**Task statement:**
Report every line of the material below that contains the word "shown".
[Provided entries — start]
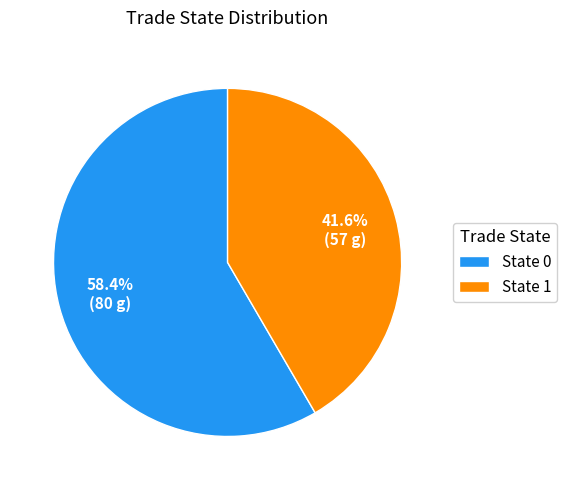

Which slice is the smallest?

State 1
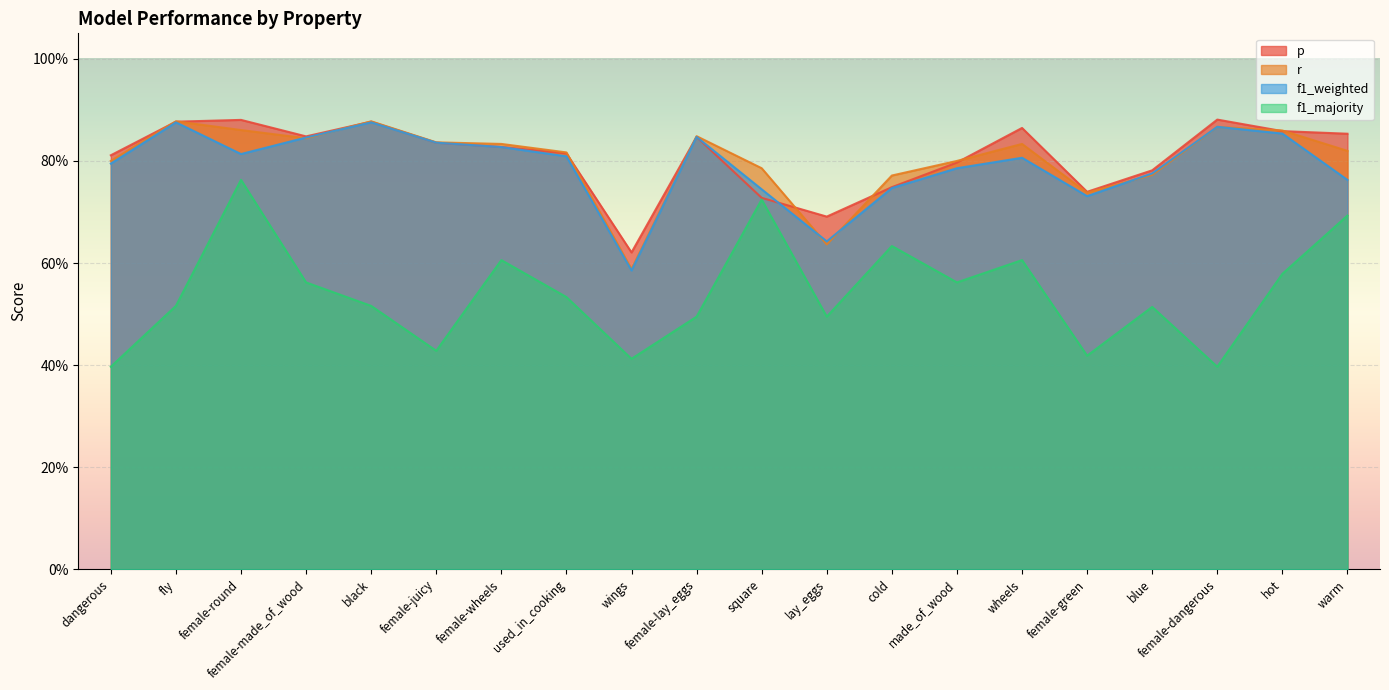

Which series has the largest total across all categories?

p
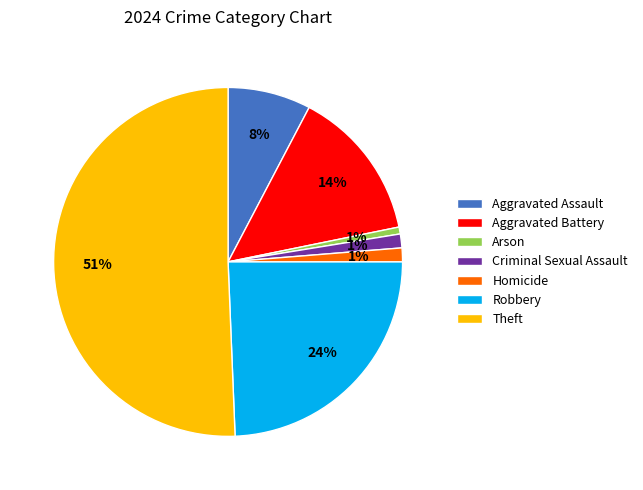

Approximately how many times larger is the value at Criminal Sexual Assault compared to Homicide?

1.0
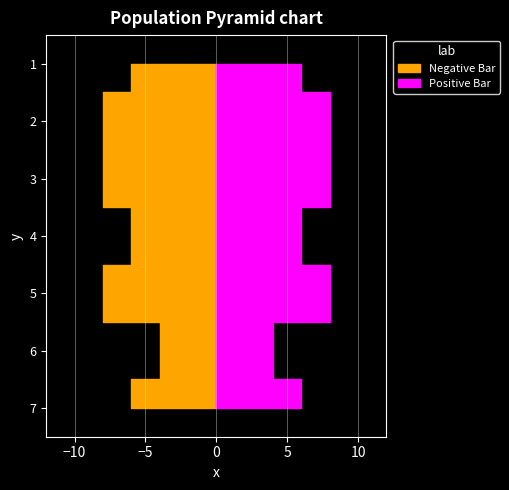

Reading left to right, transcribe all the data shown in this chart.

Negative Bar: 6	8	8	6	8	4	6
Positive Bar: 6	8	8	6	8	4	6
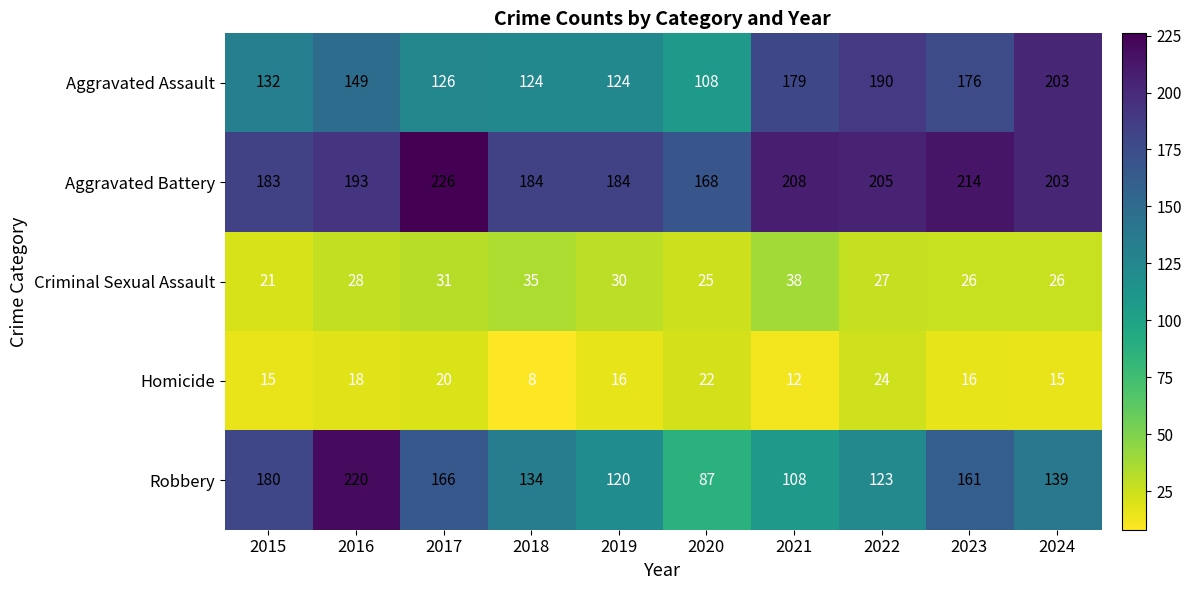

How many categories are shown in the chart?

10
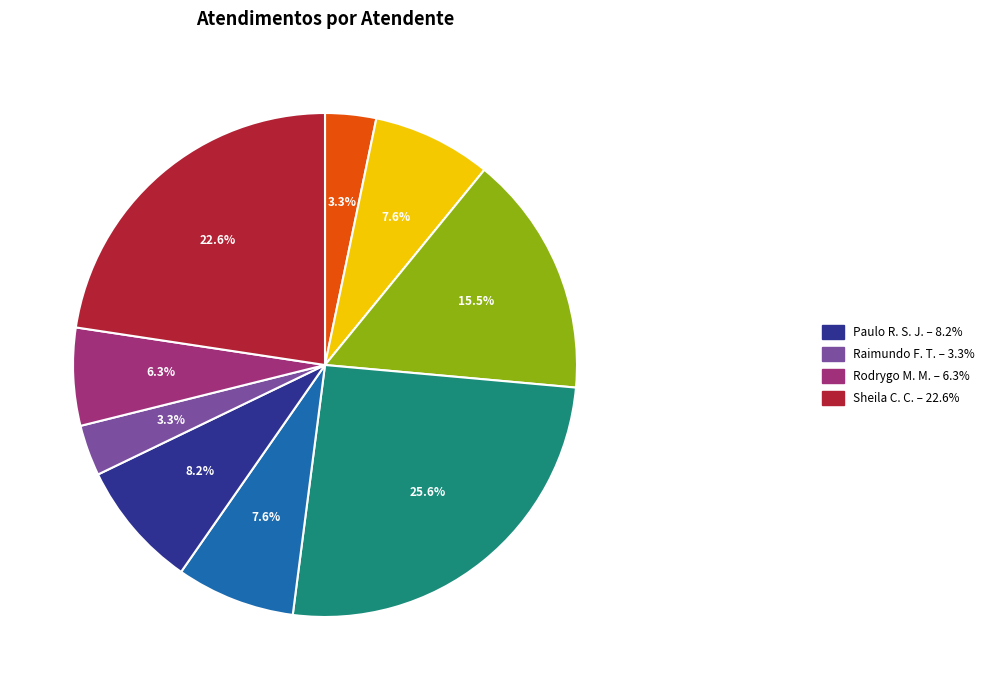

Is there a majority slice in this chart?

No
[Provided entries — finish]
**Task answer:**
Reading left to right, transcribe all the data shown in this chart.
How many categories are shown in the chart?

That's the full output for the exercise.